EXERCISE REQUIREMENTS >> Pick out each line below containing "sucesso".

(Source data)
┄┄┄┄┄┄
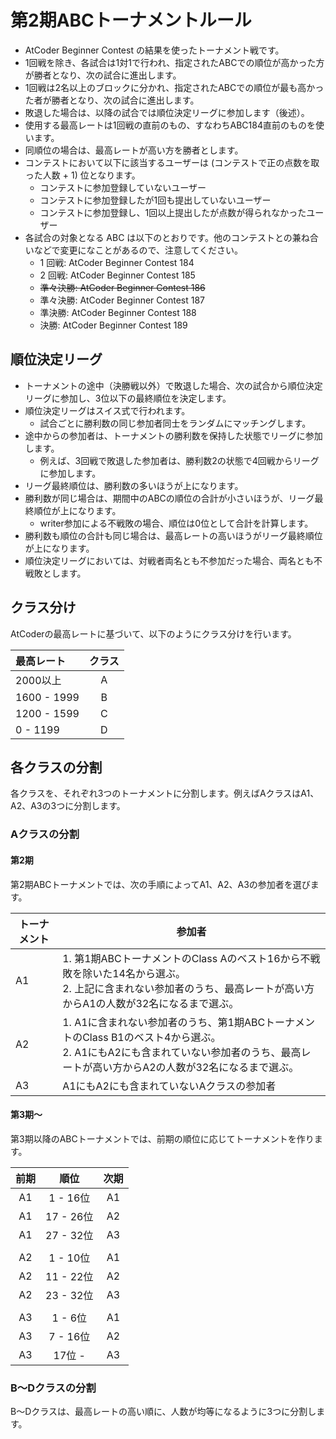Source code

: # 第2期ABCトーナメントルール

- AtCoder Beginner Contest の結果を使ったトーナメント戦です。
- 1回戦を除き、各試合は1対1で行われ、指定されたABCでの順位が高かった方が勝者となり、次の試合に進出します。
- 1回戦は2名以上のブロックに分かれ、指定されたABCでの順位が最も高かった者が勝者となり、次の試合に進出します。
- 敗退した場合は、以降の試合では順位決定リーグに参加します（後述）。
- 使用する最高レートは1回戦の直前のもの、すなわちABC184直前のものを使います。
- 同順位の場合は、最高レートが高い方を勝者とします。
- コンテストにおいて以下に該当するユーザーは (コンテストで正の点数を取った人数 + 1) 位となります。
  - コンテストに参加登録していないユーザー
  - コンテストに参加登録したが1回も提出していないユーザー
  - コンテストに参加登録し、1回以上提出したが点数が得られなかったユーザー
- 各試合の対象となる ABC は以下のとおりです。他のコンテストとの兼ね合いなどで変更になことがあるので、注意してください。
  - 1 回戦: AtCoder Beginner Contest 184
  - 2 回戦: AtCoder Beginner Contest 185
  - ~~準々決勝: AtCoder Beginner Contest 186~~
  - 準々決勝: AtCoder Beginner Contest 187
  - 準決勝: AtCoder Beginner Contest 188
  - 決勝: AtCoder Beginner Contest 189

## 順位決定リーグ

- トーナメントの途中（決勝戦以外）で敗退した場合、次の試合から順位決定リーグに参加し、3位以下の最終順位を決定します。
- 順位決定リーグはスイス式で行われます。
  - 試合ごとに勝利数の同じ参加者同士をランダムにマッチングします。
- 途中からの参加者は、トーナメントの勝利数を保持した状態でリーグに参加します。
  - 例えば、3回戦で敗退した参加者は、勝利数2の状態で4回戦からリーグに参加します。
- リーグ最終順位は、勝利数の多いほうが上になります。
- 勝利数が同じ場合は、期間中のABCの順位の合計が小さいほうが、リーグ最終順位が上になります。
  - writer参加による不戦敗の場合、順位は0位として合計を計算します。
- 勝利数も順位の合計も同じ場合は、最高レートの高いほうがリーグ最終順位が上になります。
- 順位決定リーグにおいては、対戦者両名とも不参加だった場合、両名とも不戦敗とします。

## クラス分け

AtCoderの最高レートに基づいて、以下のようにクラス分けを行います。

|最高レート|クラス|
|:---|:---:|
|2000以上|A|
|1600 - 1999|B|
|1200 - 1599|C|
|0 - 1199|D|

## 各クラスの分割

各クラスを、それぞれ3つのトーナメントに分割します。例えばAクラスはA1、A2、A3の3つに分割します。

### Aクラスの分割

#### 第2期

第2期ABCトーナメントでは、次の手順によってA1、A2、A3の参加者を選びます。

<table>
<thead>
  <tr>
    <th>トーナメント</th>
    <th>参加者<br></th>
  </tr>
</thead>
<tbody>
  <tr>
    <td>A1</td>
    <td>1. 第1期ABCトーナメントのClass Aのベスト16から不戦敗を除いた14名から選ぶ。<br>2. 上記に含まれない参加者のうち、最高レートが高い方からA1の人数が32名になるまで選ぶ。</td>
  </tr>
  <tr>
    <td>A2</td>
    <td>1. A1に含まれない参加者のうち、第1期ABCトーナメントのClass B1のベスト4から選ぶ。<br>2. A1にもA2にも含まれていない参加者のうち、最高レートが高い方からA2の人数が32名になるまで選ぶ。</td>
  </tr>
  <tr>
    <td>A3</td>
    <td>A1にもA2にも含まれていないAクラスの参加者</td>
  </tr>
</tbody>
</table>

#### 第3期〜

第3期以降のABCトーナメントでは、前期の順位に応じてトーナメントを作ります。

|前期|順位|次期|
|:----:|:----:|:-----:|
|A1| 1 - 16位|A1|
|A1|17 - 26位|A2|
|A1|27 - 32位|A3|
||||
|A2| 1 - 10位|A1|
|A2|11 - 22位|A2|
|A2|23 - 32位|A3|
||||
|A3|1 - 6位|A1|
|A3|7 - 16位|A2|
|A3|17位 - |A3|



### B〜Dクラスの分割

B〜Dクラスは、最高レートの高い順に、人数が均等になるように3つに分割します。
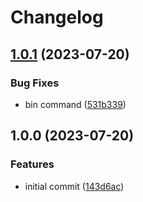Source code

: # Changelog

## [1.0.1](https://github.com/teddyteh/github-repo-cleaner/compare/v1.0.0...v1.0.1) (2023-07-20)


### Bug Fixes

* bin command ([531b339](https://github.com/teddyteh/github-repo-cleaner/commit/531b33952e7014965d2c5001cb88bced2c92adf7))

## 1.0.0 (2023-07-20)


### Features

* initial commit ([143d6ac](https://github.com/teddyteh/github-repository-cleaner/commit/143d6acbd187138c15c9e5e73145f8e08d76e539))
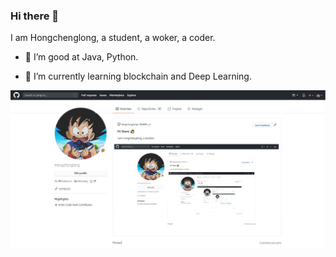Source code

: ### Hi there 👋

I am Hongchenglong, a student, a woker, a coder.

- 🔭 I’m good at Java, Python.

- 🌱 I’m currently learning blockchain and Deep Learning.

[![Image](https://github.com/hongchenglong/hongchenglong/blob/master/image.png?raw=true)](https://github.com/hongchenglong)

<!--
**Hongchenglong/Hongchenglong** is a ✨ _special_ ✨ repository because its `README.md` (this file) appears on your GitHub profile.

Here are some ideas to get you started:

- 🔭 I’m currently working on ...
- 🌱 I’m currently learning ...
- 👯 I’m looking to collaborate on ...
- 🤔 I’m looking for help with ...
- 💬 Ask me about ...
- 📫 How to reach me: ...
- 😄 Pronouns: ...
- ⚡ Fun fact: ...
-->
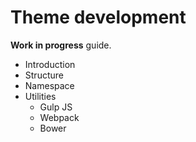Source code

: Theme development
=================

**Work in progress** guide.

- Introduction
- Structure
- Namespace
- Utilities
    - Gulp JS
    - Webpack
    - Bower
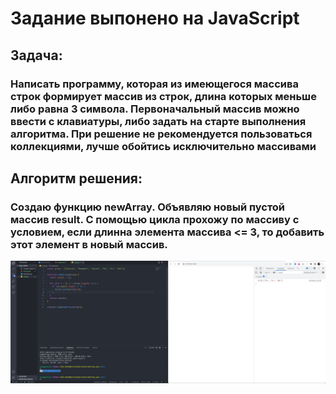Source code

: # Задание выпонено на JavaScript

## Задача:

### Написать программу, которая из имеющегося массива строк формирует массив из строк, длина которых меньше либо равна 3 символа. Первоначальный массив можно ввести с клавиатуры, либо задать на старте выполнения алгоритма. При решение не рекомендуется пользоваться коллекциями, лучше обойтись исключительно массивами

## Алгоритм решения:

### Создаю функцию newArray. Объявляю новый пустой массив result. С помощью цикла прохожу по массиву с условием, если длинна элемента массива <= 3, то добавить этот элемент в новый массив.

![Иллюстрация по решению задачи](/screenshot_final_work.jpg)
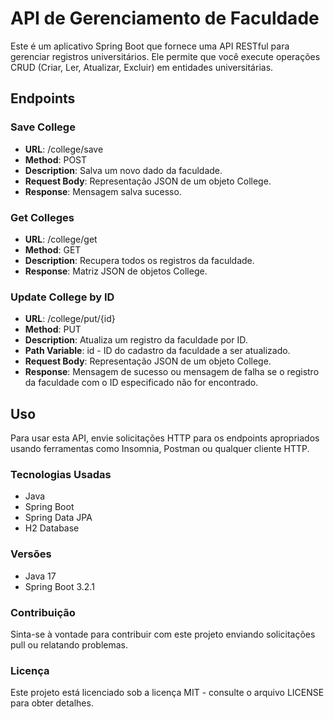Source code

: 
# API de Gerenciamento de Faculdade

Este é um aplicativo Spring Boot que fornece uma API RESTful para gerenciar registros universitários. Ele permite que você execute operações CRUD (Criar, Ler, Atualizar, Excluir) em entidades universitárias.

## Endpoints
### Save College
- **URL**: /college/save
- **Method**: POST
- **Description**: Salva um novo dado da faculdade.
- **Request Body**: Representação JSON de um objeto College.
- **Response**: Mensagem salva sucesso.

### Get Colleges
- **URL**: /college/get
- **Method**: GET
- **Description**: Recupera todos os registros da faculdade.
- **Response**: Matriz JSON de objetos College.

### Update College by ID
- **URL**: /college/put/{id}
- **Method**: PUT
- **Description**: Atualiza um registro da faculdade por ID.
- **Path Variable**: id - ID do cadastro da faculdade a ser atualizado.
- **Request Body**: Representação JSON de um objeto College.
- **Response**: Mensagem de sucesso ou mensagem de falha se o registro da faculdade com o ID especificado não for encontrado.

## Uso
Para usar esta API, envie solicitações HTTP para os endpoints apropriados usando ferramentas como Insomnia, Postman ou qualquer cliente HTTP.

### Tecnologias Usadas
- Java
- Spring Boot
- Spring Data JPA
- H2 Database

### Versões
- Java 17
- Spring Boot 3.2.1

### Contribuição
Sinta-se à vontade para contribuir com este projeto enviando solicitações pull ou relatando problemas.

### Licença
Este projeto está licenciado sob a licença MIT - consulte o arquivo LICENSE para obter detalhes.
┄┄┄┄┄┄
RESPONSE BOX >>
- **Response**: Mensagem salva sucesso.
- **Response**: Mensagem de sucesso ou mensagem de falha se o registro da faculdade com o ID especificado não for encontrado.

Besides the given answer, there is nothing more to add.